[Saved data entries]
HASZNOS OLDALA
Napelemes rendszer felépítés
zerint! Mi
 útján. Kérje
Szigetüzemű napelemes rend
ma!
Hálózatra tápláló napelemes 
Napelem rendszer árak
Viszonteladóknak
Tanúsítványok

--

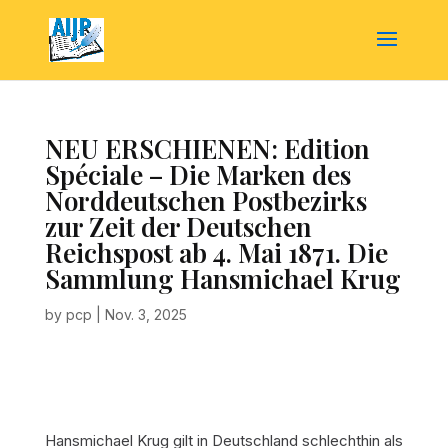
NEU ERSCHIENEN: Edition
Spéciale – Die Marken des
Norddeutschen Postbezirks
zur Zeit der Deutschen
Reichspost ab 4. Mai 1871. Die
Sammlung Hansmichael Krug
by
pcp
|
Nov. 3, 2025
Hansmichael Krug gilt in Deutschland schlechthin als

* _Prompt_:
Duplicate the lines of the records above, starting at the line that contains "HASZNOS OLDALA" and stopping after the line that contains "Tanúsítványok".

* _Response below_:
HASZNOS OLDALA
Napelemes rendszer felépítés
zerint! Mi
 útján. Kérje
Szigetüzemű napelemes rend
ma!
Hálózatra tápláló napelemes 
Napelem rendszer árak
Viszonteladóknak
Tanúsítványok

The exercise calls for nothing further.